Again, they were not bad segments. Often each one had at least some aspect that was exceptional — like a death scene in “Never Tear Us Apart” which featured a nice blend of practical and CG effects — however, overall, those shorts didn’t leave a lasting impression.
There were a few that did though. The first being “Crazy For You”. Not much to say about this one but it’s a cute little movie that mashes together a rom-com structure with a serial killer story. In general, its just a fun short that perfectly executed its idea with performances by the two leads that are equally fun.
One of the other shorts that I liked, and can actually go a bit more in-depth is “Ghost Train”. Lee Cronin created a nice little short film that feels almost inspired by Stephen King in the way that it finds a nice supernatural spin on a mundane childhood experience. In “Ghost Train” two men return to an abandoned amusement park that they visited as children. They return to the park not for the sake of nostalgia, but because they’re still haunted by what happened to them as kids. Just as a fan of supernatural-based genre movies, “Ghost Train” immediately stood out, but also because it tells a concise, compact story that works perfectly within its time frame. More importantly, it uses the supernatural element effectively by basing it off the concept of adults having to face childhood fears.
And while I believe that “Roid Rage” is going to be the big seller for “Minutes Past Midnight” because it has the same tone of projects like “Kung Fury”, I think the final film, “Horrific”, does a better job of capturing the spirit of over-the-top horror-comedies. Invoking the likes of Sam Raimi, “Horrific” is about a man who defends his homestead from a Chupacabra-like monster. Robert Boocheck knows how to time his material and uses slapstick to create both jokes and gruesome moments. More importantly, even without giving us any reason to care for his unnamed character’s plight, we still can’t help but root for him and his fight against the monster.
As good as those three short films were, “The Mill at Calder’s End” ended up stealing the show. Kevin McTurk’s film seamlessly blends together puppetry, animation and live-action to create a short film that is rich with a haunting atmosphere. Feeling like a mix between literary ghost stories and Hammer Films, “The Mill at Calder’s End” weaves a wonderful little gothic tale of witches, monsters and the spirits of a forgotten past. McTurk accentuates his story with beautiful visuals; everything from haunted barren landscapes to the intricate details on the faces of the puppets is absolutely stunning. In the end, “The Mill at Calder’s End” is one of those films that presents the promblematic nature of short films — you appreciate that it’s perfect in what it does in a short amount of time but part of you wishes there was much more to watch.

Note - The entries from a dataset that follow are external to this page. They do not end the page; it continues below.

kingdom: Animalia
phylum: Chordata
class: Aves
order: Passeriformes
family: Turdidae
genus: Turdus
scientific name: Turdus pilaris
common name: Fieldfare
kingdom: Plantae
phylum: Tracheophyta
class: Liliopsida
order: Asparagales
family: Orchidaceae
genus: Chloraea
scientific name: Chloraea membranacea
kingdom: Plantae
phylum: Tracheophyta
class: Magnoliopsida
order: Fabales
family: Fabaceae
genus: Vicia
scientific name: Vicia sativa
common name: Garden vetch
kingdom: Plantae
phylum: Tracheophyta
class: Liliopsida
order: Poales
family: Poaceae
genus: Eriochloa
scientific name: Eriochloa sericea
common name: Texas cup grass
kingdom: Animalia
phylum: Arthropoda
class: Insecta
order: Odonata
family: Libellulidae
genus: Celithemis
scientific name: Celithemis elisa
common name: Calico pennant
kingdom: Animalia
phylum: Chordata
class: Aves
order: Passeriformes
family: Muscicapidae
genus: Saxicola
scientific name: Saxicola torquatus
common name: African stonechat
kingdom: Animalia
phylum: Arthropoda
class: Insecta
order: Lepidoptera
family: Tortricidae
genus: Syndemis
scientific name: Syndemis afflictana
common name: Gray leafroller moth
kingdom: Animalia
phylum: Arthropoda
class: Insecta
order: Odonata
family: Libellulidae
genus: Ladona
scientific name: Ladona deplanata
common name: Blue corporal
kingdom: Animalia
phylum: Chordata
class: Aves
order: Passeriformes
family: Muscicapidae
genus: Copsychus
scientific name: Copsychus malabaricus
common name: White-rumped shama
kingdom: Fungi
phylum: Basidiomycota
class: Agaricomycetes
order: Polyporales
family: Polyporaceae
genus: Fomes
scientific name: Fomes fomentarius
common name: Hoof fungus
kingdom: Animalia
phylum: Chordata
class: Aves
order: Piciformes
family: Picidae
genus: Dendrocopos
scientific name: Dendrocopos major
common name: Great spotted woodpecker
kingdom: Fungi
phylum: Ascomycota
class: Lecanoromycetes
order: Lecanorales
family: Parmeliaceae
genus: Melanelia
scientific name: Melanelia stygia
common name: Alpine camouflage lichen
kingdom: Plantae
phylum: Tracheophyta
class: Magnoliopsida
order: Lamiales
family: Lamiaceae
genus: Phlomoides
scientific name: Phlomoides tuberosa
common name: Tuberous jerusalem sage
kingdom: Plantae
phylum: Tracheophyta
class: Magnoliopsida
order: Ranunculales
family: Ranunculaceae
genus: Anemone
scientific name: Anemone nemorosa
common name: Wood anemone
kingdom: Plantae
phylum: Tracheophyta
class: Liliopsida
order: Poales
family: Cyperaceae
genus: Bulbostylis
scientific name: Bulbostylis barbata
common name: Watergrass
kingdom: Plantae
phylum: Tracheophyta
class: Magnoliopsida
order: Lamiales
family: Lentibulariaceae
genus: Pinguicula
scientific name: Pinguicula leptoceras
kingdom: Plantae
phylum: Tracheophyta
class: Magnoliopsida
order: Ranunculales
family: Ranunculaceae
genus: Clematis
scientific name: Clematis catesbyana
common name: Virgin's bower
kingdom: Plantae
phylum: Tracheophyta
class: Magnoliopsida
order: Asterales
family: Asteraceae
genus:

So, in the end, “Minutes Past Midnight” is not much different than any other anthology or collective in that the content is of a varying degree from good to not-so-good and a bit of meh in-between. Again though, what “Minutes Past Midnight” holds above most anthologies is that there isn’t a common theme restricting the filmmakers to create something that fits within a box. Instead, it’s a collection of different stories from different storytellers that’s been competently put together due it being more or less a condensed version of the Little Terrors film festival.